Fitness wearables: nutrient loss and recovery tracking
Algorithms that tell you what food to eat – also known as ‘nutrient loss’ and ‘recovery tracking’ are the next big thing in fitness wearables. Some devices already tell users how long it will take for their body to fully recover from their latest workout.
An effort to offer the kind of insight only a blood test could comes from nutrient-loss algorithm app Fuelbetter, which picks up data collected by fitness wearables. “Our algorithms provide high-resolution quantification of the nutrients lost during your workouts and they were developed using real-world and experimental data from athletes and non-athletes,” says Dr Douglas McCabe, founder and CEO of Fuelbetter.
“It also knows the deep nutritional content of every food on the planet.” Fuelbetter detects when you are deficient in a nutrient and what exactly you should eat or drink to fix that by reverse-engineering recipes and back-of-pack information.
Fitness wearables: smart fabrics
Why wear a fitness band or smartwatch when your ‘smart’ running gear could do their job? Juniper Research predicts that ‘smart clothing’ will contribute over $11 billion to the fitness wearables market by 2025.
Cue Apple, which has a patent for ‘smart fabric buttons’ that could be used to connect devices, but also clothing.
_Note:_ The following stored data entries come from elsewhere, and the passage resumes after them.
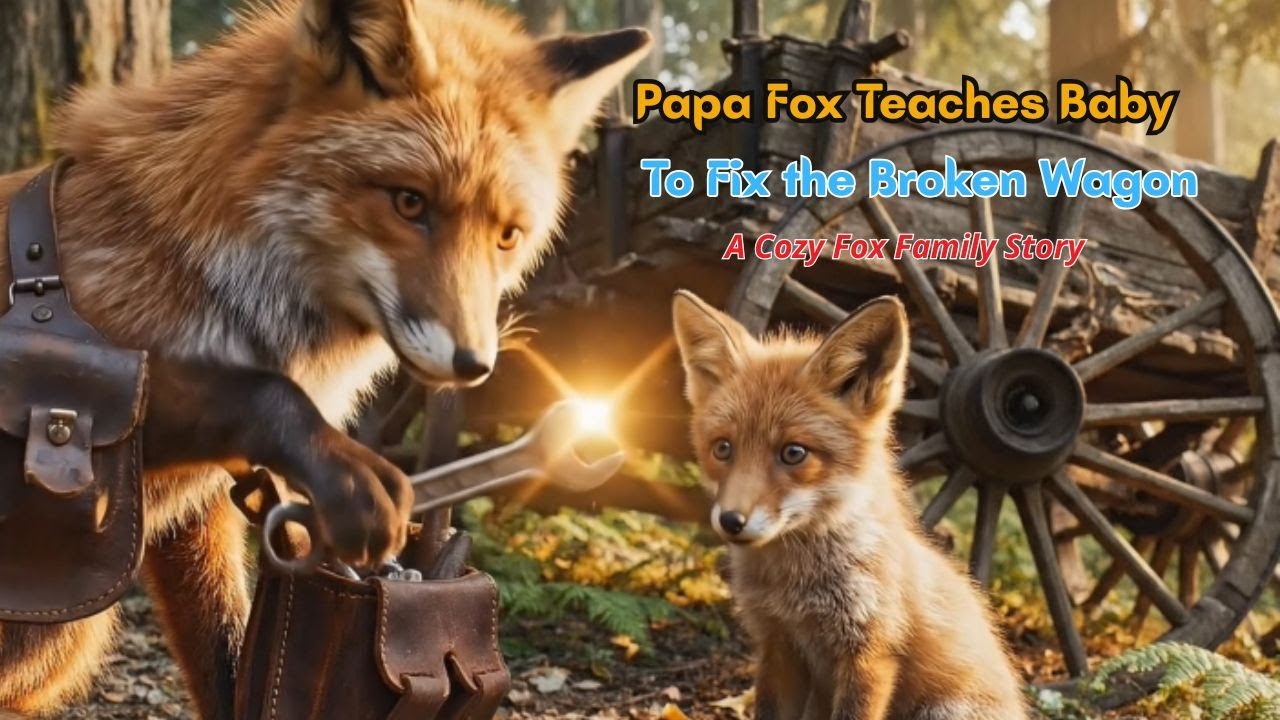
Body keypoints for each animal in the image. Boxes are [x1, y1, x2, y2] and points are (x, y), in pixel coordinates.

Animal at [0, 0, 651, 717]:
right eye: (409, 202)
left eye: (507, 236)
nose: (473, 364)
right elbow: (257, 393)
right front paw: (343, 471)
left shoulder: (193, 517)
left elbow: (225, 656)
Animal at [671, 291, 1026, 720]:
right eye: (723, 449)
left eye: (793, 453)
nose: (730, 520)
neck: (797, 586)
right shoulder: (778, 645)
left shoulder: (870, 654)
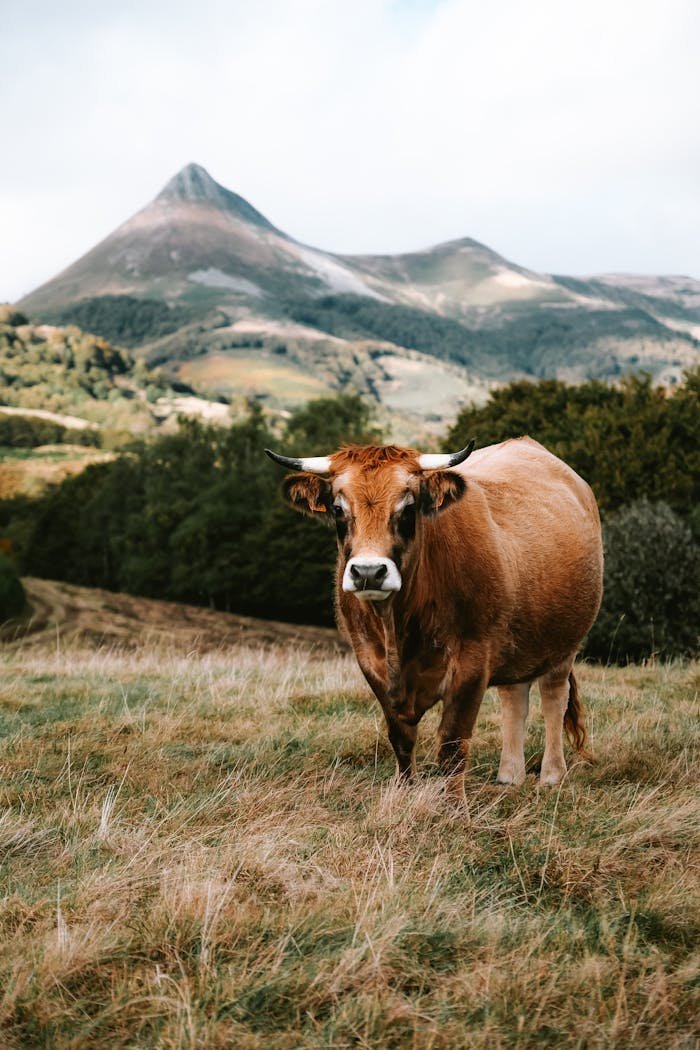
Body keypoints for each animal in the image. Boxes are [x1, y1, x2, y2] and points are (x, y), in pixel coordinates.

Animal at [265, 438, 604, 797]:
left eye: (408, 508)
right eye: (338, 510)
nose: (368, 573)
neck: (399, 629)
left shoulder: (472, 662)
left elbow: (452, 746)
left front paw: (455, 807)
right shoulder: (370, 661)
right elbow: (401, 739)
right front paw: (403, 792)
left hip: (563, 644)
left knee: (553, 698)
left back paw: (552, 775)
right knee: (515, 697)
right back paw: (510, 775)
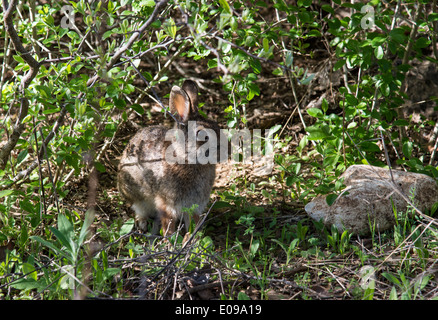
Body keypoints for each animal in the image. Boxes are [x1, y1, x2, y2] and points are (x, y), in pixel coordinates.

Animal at [116, 79, 221, 235]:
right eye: (203, 135)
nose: (228, 149)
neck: (187, 159)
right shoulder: (167, 204)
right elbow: (168, 224)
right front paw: (170, 239)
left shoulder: (194, 205)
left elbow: (193, 223)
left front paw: (192, 238)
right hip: (135, 195)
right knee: (139, 209)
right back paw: (142, 224)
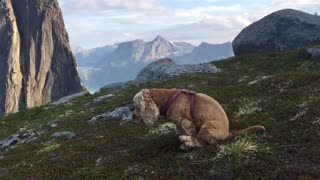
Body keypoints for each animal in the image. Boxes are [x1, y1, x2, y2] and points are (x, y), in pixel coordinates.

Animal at [132, 88, 264, 149]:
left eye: (137, 107)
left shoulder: (186, 122)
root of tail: (227, 133)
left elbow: (192, 134)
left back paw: (186, 141)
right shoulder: (179, 124)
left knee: (202, 142)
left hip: (207, 126)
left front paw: (187, 139)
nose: (133, 118)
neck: (168, 99)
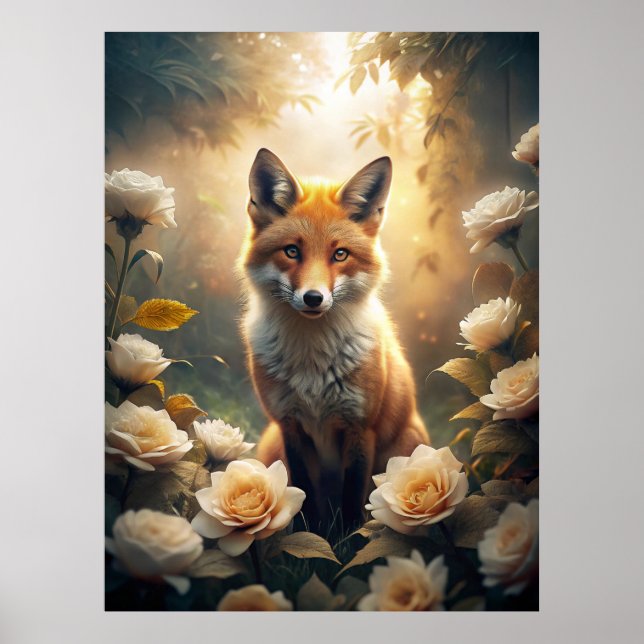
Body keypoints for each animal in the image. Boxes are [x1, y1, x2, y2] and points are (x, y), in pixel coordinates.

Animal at [238, 148, 429, 532]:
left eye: (340, 254)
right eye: (291, 251)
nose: (314, 298)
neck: (312, 360)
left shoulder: (360, 427)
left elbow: (354, 505)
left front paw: (349, 543)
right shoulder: (290, 426)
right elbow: (305, 498)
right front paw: (310, 538)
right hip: (270, 446)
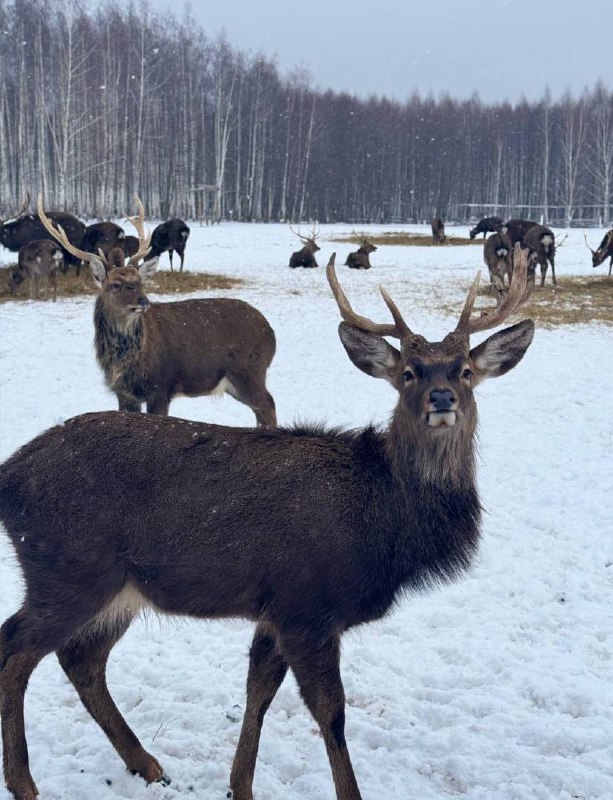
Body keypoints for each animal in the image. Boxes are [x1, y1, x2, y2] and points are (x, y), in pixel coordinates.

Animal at [0, 245, 532, 800]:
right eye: (409, 371)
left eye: (465, 370)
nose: (442, 397)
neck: (384, 521)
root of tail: (8, 475)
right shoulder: (308, 606)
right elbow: (330, 713)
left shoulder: (277, 608)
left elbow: (259, 690)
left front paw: (239, 785)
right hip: (68, 568)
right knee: (15, 646)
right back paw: (24, 781)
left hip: (118, 586)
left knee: (81, 659)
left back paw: (145, 763)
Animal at [37, 194, 276, 424]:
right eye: (115, 285)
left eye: (139, 282)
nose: (144, 301)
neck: (127, 362)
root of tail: (271, 334)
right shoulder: (124, 393)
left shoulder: (161, 387)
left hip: (249, 371)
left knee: (268, 404)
Not to be outdone, Google’s Project Jacquard uses conductive yarns, sensors and ‘buttons’ to connect clothing to a phone.
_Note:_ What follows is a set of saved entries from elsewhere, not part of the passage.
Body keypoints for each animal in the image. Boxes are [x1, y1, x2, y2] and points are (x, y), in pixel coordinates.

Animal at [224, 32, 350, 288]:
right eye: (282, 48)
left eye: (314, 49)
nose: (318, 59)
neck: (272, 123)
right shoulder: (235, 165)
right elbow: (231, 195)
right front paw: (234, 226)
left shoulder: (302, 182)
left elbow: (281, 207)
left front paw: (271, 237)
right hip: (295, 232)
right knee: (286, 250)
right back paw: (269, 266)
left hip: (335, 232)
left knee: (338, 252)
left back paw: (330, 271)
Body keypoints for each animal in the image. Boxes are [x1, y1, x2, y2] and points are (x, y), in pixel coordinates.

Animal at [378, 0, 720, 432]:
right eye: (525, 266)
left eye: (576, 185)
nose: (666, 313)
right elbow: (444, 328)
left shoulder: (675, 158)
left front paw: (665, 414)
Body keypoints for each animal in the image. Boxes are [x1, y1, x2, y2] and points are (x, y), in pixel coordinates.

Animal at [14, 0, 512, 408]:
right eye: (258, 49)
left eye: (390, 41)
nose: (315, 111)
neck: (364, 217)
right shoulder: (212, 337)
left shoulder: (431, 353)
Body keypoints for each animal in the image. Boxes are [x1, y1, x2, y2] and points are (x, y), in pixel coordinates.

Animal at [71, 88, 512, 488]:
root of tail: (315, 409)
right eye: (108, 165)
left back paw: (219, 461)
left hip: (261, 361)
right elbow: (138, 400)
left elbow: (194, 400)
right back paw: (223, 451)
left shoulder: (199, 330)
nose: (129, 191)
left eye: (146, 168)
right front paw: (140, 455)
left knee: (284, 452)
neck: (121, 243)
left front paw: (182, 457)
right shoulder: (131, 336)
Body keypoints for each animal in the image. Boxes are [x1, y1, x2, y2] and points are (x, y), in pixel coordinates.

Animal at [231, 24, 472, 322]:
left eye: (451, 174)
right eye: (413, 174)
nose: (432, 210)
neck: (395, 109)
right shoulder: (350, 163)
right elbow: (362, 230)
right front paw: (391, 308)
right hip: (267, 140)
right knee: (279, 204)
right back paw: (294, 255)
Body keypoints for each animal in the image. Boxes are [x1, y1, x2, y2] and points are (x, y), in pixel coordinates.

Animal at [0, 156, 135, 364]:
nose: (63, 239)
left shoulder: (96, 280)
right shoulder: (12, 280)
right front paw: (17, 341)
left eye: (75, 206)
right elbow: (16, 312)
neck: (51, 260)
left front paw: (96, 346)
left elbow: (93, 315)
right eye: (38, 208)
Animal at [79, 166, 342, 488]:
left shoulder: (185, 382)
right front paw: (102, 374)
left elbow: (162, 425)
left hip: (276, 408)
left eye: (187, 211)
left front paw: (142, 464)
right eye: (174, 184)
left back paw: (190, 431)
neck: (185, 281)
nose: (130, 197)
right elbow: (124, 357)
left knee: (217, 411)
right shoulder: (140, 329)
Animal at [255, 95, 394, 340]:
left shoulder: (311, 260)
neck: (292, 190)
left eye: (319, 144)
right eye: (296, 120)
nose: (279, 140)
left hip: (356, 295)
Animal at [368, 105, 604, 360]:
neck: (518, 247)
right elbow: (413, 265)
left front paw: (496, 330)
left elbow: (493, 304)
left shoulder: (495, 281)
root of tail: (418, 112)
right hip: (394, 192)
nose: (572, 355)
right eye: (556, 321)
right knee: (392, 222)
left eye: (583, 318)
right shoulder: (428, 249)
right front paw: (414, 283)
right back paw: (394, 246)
Published in Nature last month is a new flexible, breathable and durable electronic textile that weaves conductive fibers and luminescent fibres together with cotton to create a fabric display.
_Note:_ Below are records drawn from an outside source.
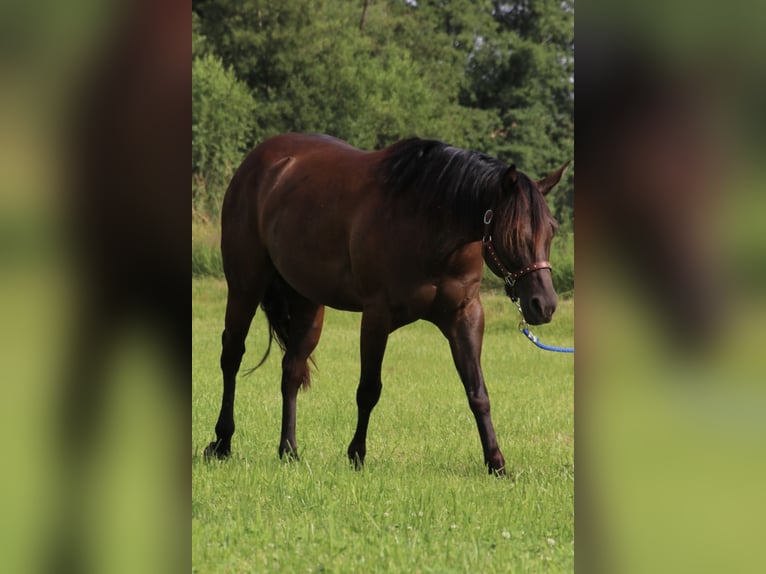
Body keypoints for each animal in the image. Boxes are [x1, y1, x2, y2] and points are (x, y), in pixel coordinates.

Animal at [204, 133, 568, 474]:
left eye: (551, 230)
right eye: (513, 233)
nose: (543, 305)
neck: (429, 222)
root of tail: (257, 162)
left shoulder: (465, 315)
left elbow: (477, 391)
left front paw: (496, 463)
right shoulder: (377, 315)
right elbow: (369, 389)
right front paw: (356, 455)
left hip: (308, 303)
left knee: (291, 369)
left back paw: (289, 450)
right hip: (245, 287)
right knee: (231, 357)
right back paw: (222, 441)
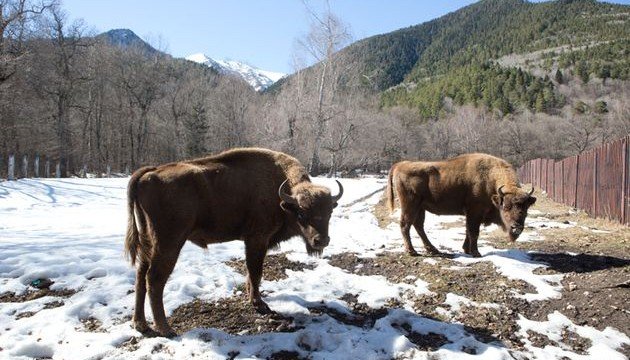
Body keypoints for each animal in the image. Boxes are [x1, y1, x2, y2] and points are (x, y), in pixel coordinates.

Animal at [124, 147, 346, 338]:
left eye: (329, 212)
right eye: (301, 213)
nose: (321, 240)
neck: (280, 193)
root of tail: (149, 172)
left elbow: (250, 273)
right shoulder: (257, 239)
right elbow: (255, 272)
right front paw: (259, 304)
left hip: (148, 242)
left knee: (140, 275)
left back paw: (140, 324)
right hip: (169, 244)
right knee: (154, 279)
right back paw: (166, 329)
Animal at [388, 153, 536, 258]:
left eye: (525, 208)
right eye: (505, 207)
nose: (516, 228)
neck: (490, 177)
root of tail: (400, 164)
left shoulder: (471, 214)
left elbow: (467, 231)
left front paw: (467, 250)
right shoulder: (475, 212)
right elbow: (474, 232)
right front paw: (476, 253)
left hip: (420, 208)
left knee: (418, 226)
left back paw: (433, 250)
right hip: (410, 205)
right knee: (405, 225)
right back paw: (412, 251)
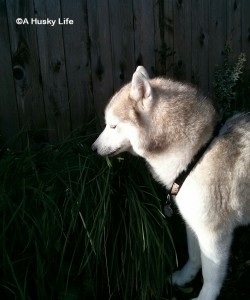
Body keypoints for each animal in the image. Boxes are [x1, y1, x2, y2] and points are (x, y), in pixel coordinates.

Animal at [92, 66, 250, 300]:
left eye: (112, 126)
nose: (93, 148)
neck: (198, 152)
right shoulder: (193, 223)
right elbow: (194, 257)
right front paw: (185, 277)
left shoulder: (214, 233)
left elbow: (211, 276)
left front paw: (204, 297)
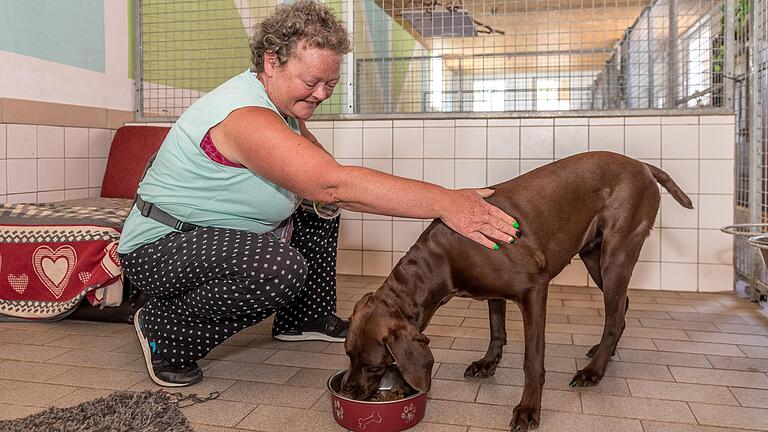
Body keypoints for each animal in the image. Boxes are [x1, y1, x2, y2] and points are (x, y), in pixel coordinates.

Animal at [340, 150, 692, 430]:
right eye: (348, 356)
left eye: (372, 365)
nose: (346, 391)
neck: (442, 259)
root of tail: (641, 165)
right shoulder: (493, 294)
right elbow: (497, 331)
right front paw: (487, 364)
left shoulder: (534, 290)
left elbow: (532, 360)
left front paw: (528, 409)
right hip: (594, 254)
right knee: (621, 309)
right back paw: (603, 353)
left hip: (616, 255)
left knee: (614, 314)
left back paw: (594, 371)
“We are trying to integrate other electronic devices with the display textile […] it’s particularly promising for wearable devices,” says Professor Huisheng Peng at Shanghai’s Fudan University and a co-author of the paper. “I believe there will be a huge market for these new technologies.”
Others aren’t so sure. “The concept of smart fabrics and intelligent clothing has floated around the wearables arena for some time,” says Gebbie. “But these garments have largely failed to move beyond niche offerings because of high prices, limited use cases, or both.”
Fitness wearables: 5G
There’s now an army of fitness wearables, from ‘traditional’ smart bands and smartwatches to shoes that gather biometric data as you run. How could everything link-up to provide a holistic real-world view of your health in real-time across all platforms and apps? The answer, of course, is 5G. We’re talking speeds 100 times that of 4G and near-instant network latency. And that means instantly-available personalised recommendations in real-time and as many augmented reality experiences you can think of.
Fitness wearables can easily be dismissed as a passing fad, but with more sensors, more meaningful data and more AI they have the potential to change the health of billions of people.
Not bad for a rubber band that used to count steps.